I come from a long line of givers. We give time, energy, money, advice, and sometimes we give headaches, but that’s another post. Giving was simply what we did as a family. Now that I have my own son it is important to me to pass along the love of giving that was cultivated in me.
From the outside this may seem like an easy task, but my son is an only child, the only male grandson on one side of the family, and the oldest grandson on the other side. And the cherry on top, he’s the product of divorced parents. His life provides the perfect storm for an egotistical, self-centered maniac. Thus, you could see that teaching him to be giving might present a challenge. Instead of rolling my eyes and saying, ‘this is hopeless’, I took a different stance. I decided I was going to create a culture of giving in our home. That the spirit of a giving heart was going to be a part of us each and everyday.
While my son was very young, I sought out opportunities for him to show his giving nature. Either through sharing and taking turns, or giving thoughtful gifts and notes to the people we care about. I tried hard to make a big deal of those moments when he chose to express his giving spirit all on his own. We talk a lot about how fortunate we are to have everything that we have. We show gratitude, because we know that many people aren’t lucky enough to have a warm, safe cozy bed to sleep in, or yummy food to eat, or even toys to play with. We recently cleared out some of his toy storage bins to make room for the toy explosion that comes from having Christmas and your birthday close together. As we were going through the bins my son was carefully picking out the items he would like to keep, those he would like to donate, and those he would like to give to his friends. We regularly make donations to local charities and organizations which help families and children, so his comment about making donations made my heart warm, but what brought me to tears was his willingness to give to his friends. He could see from my face that I was proud of him for what he had decided to do, but I also hugged him and told him that I could see his giving heart and I loved him even more because of it. As we sifted through the items to be shared with friends, be began to revert to thinking about himself, and how much he was going to miss his toys. And I simply reminded him how excited his friends would be to receive a toy that he himself loved so much. He sat and thought for a few minutes, which concerned me. I was hoping all the positive energy I just expressed on his growth as a person was not going to backfire into a struggle over what was fair and right. He’s seven, it still happens. He finally spoke up and offered the idea of wrapping the toys to make them like presents. Awww, sweet it worked! Not only had he completely grasped the idea of giving, he thought about how someone else might feel about receiving. This was one of those proud Mommy moments that erases a week full of tantrums. It was happening, he was becoming a true giver.

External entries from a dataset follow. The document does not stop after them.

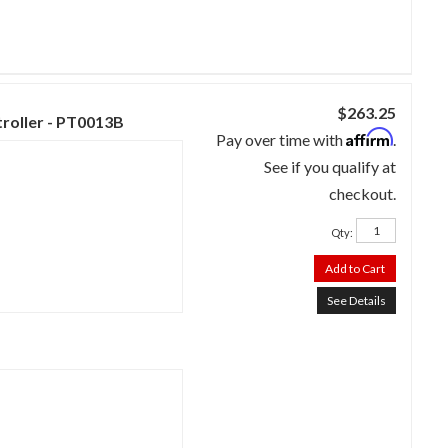
$263.25
troller - PT0013B
Affirm
Pay over time with
.
See if you qualify at
checkout.
Qty
:
Add to Cart
See Details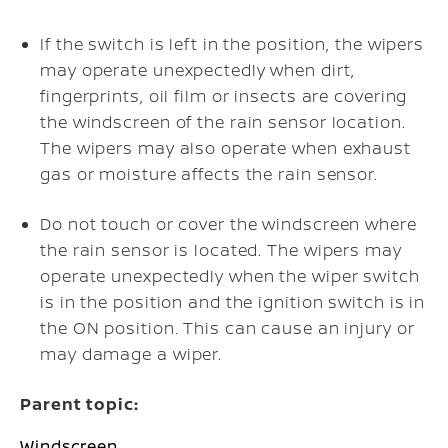
If the switch is left in the position, the wipers
may operate unexpectedly when dirt,
fingerprints, oil film or insects are covering
the windscreen of the rain sensor location.
The wipers may also operate when exhaust
gas or moisture affects the rain sensor.
Do not touch or cover the windscreen where
the rain sensor is located. The wipers may
operate unexpectedly when the wiper switch
is in the position and the ignition switch is in
the ON position. This can cause an injury or
may damage a wiper.
Parent topic:
Windscreen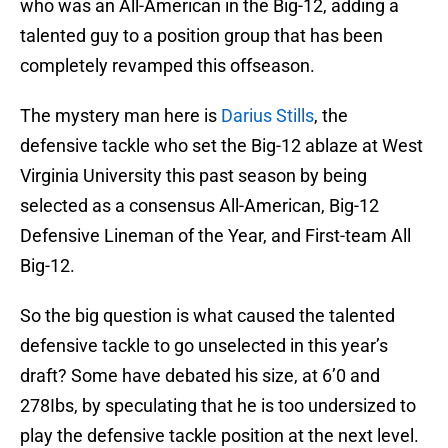
who was an All-American in the Big-12, adding a
talented guy to a position group that has been
completely revamped this offseason.
The mystery man here is
Darius Stills
, the
defensive tackle who set the Big-12 ablaze at West
Virginia University this past season by being
selected as a consensus All-American, Big-12
Defensive Lineman of the Year, and First-team All
Big-12.
So the big question is what caused the talented
defensive tackle to go unselected in this year’s
draft? Some have debated his size, at 6’0 and
278Ibs, by speculating that he is too undersized to
play the defensive tackle position at the next level.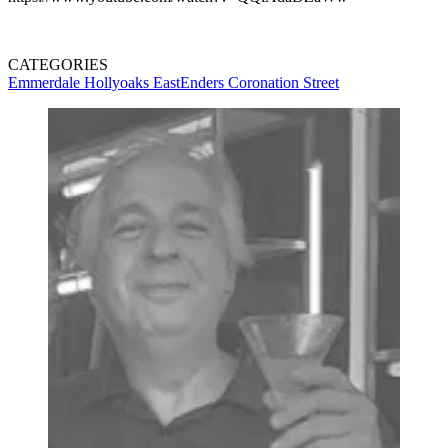
CATEGORIES
Emmerdale
Hollyoaks
EastEnders
Coronation Street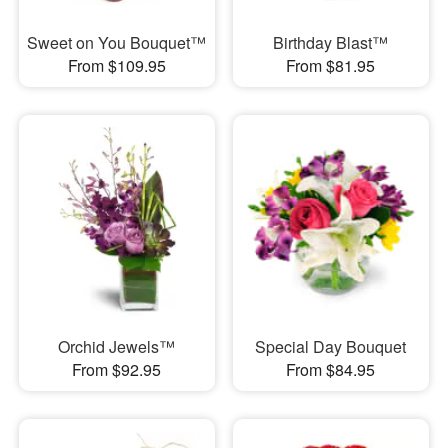
Sweet on You Bouquet™
Birthday Blast™
From $109.95
From $81.95
Orchid Jewels™
Special Day Bouquet
From $92.95
From $84.95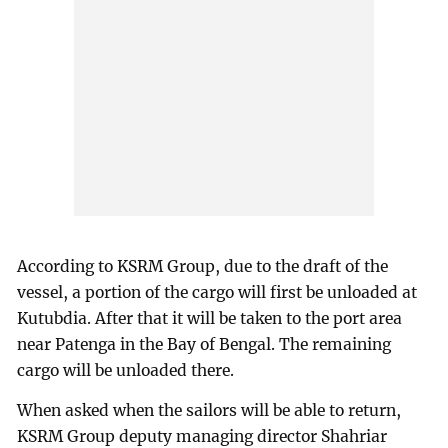
According to KSRM Group, due to the draft of the
vessel, a portion of the cargo will first be unloaded at
Kutubdia. After that it will be taken to the port area
near Patenga in the Bay of Bengal. The remaining
cargo will be unloaded there.
When asked when the sailors will be able to return,
KSRM Group deputy managing director Shahriar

To complete our mission of giving we made a pilgrimage to a family shelter in a nearby city. I donated some of my household items and Wyatt donated books and toys. As we walked through the front door with our arms full of donations, one of the directors saw my son and immediately smiled. She walked over and asked about the toys he had brought to share. She was so nice , and thanked my son. She explained that many of the kids at the shelter had never had a toy that was just theirs, and that his sharing was going to help these kids have a little bit of happiness. When we left my son was beaming, ear to ear. I asked him how he felt about what we had done. He said he felt good and proud of himself. I explained that the good feeling was a result of sharing. That when we share it helps someone else feel good, but it also makes us feel good. He agreed.
Helping my son understand the joy of giving is an ongoing process. He has put the concept into practice, and felt the rewards. I’m hoping that continuing to mirror a good example for him, and giving him plenty of opportunities to practice, will ensure his love of giving. I think there is such grace in being a cheerful giver. Because if I hear him say, “No I’m not sharing with you!” I will have to say, “What the pickles?”